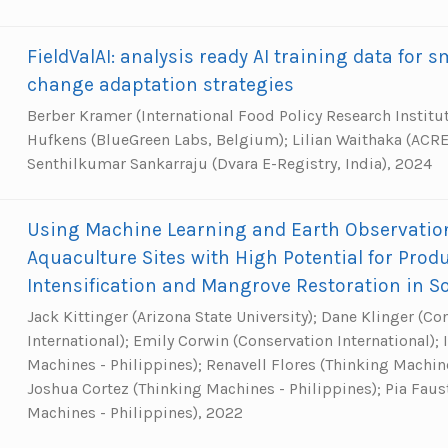
FieldValAI: analysis ready AI training data for 
change adaptation strategies
Berber Kramer (International Food Policy Research Institu
Hufkens (BlueGreen Labs, Belgium); Lilian Waithaka (ACRE 
Senthilkumar Sankarraju (Dvara E-Registry, India), 2024
Using Machine Learning and Earth Observation 
Aquaculture Sites with High Potential for Prod
Intensification and Mangrove Restoration in S
Jack Kittinger (Arizona State University); Dane Klinger (Co
International); Emily Corwin (Conservation International);
Machines - Philippines); Renavell Flores (Thinking Machine
Joshua Cortez (Thinking Machines - Philippines); Pia Faus
Machines - Philippines), 2022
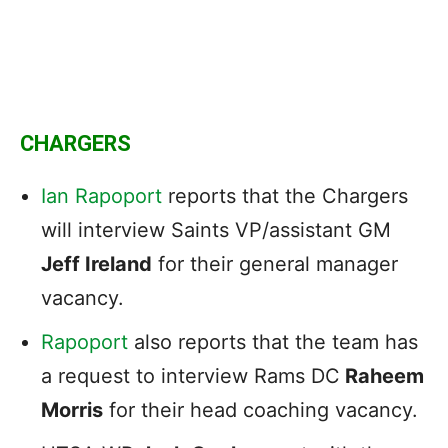
CHARGERS
Ian Rapoport
reports that the Chargers
will interview Saints VP/assistant GM
Jeff Ireland
for their general manager
vacancy.
Rapoport
also reports that the team has
a request to interview Rams DC
Raheem
Morris
for their head coaching vacancy.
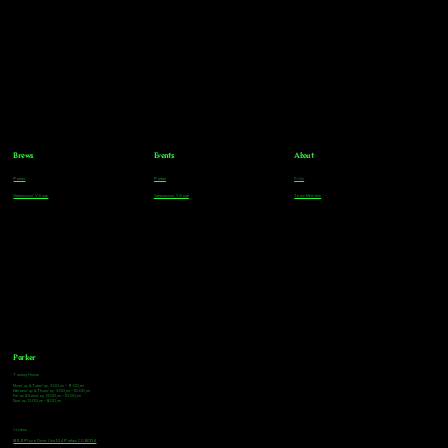
Brews
Events
About
Parker
Parker
FAQs
Greenwood Village
Greenwood Village
Team Members
Parker
Tasting Hours
Monday & Tuesday: 3:00pm - 9:00pm
Wednesday & Thursday: 3:00pm - 10:00pm
Friday & Saturday: 12:00pm - 10:00pm
Sunday: 12:00pm - 8:00pm
Address
18921 Plaza Drive, Unit 104 Parker, CO 80134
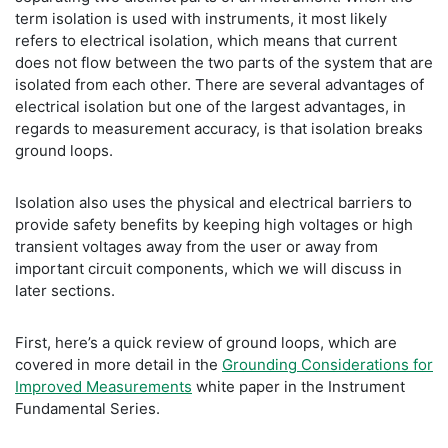
term isolation is used with instruments, it most likely
refers to electrical isolation, which means that current
does not flow between the two parts of the system that are
isolated from each other. There are several advantages of
electrical isolation but one of the largest advantages, in
regards to measurement accuracy, is that isolation breaks
ground loops.
Isolation also uses the physical and electrical barriers to
provide safety benefits by keeping high voltages or high
transient voltages away from the user or away from
important circuit components, which we will discuss in
later sections.
First, here’s a quick review of ground loops, which are
covered in more detail in the
Grounding Considerations for
Improved Measurements
white paper in the Instrument
Fundamental Series.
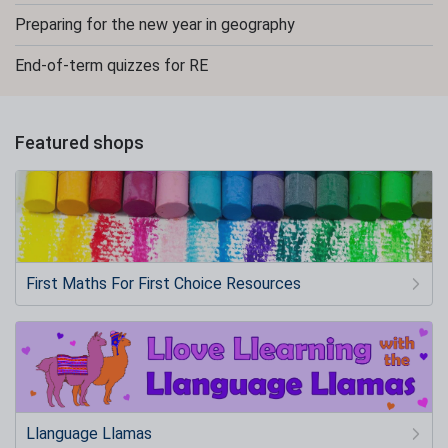
Preparing for the new year in geography
End-of-term quizzes for RE
Featured shops
First Maths For First Choice Resources
Llanguage Llamas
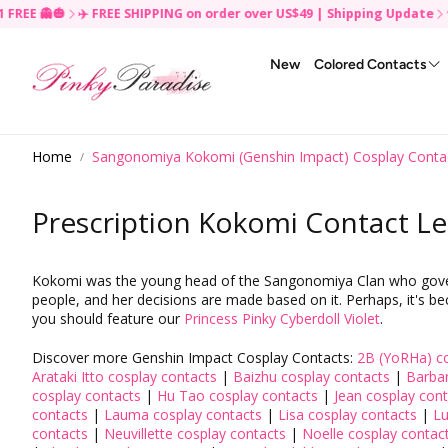
 👻🎃
✈️ FREE SHIPPING on order over US$49 | Shipping Update
🍄 BUY
R
e
New
Colored Contacts
a
d
t
h
By Color
By Brand
Keychain & Charm ✨
Brands
Clearance
By Brand
Skincare
For Disposable
Squishy ✨
Crazy Random
e
Home
Sangonomiya Kokomi (Genshin Impact) Cosplay Conta
Black Colored Contacts
Acuvue
fwee (New Product✨
Princess Pinky
Cleanser & Makeup Remover
Daily Disposable
P
Contact Lenses Accessories
PP Reward Program
Reusable Face Mask
TikTok Monthly Contest
r
Blue Colored Contacts
Air Optix
The Right Choice✨
Uris
Toner
Monthly Disposable
i
Prescription Kokomi Contact Le
Red Colored Contacts
Alcon
SUISAI✨
Geo Medical
Moisturizer
Yearly Disposable
v
Hair Accessories
Wig
a
Gold Colored Contacts
Bausch & Lomb
Beauty of Joseon
G&G (Dueba Barbie)
Essence & Serum
c
Fashion / Cosplay Wigs
Green Colored Contacts
Biofinity
Banila Co
EOS
Packs & Masks
y
Kokomi was the young head of the Sangonomiya Clan who governed
Premium Wigs
P
people, and her decisions are made based on it. Perhaps, it's bec
Pink Colored Contacts
Freshlook
Etude House
Vassen
Lip Care
o
you should feature our
Princess Pinky Cyberdoll Violet
.
Yellow Colored Contacts
Uris Clear Toric
Innisfree
Hana SPC Vassen
Sun Care
l
i
White Colored Contacts
Uris Clear
Cosrx
Venus Eye
Discover more Genshin Impact Cosplay Contacts:
2B (YoRHa) co
c
Arataki Itto cosplay contacts
|
Baizhu cosplay contacts
|
Barbar
Brown Colored Contacts
SENKA
Seeshell Cosmo (Amigo)
y
cosplay contacts
|
Hu Tao cosplay contacts
|
Jean cosplay con
Violet Colored Contacts
LANEIGE
contacts
|
Lauma cosplay contacts
|
Lisa cosplay contacts
|
Lu
contacts
|
Neuvillette cosplay contacts
|
Noelle cosplay contac
Grey Colored Contacts
MEDIHEAL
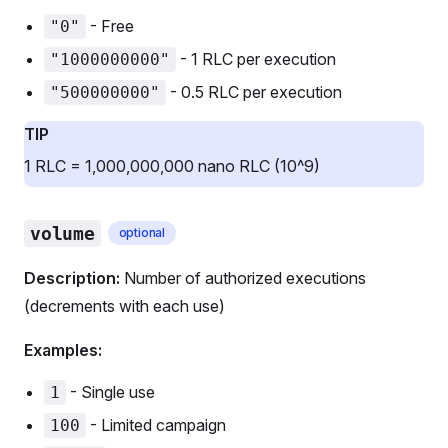
- Free
"0"
- 1 RLC per execution
"1000000000"
- 0.5 RLC per execution
"500000000"
TIP
1 RLC = 1,000,000,000 nano RLC (10^9)
volume
optional
Description:
Number of authorized executions
(decrements with each use)
Examples:
- Single use
1
- Limited campaign
100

=== What you will do ===
Number of lines in the records above holding the word "Colored": state it and nothing else.

=== Result below ===
12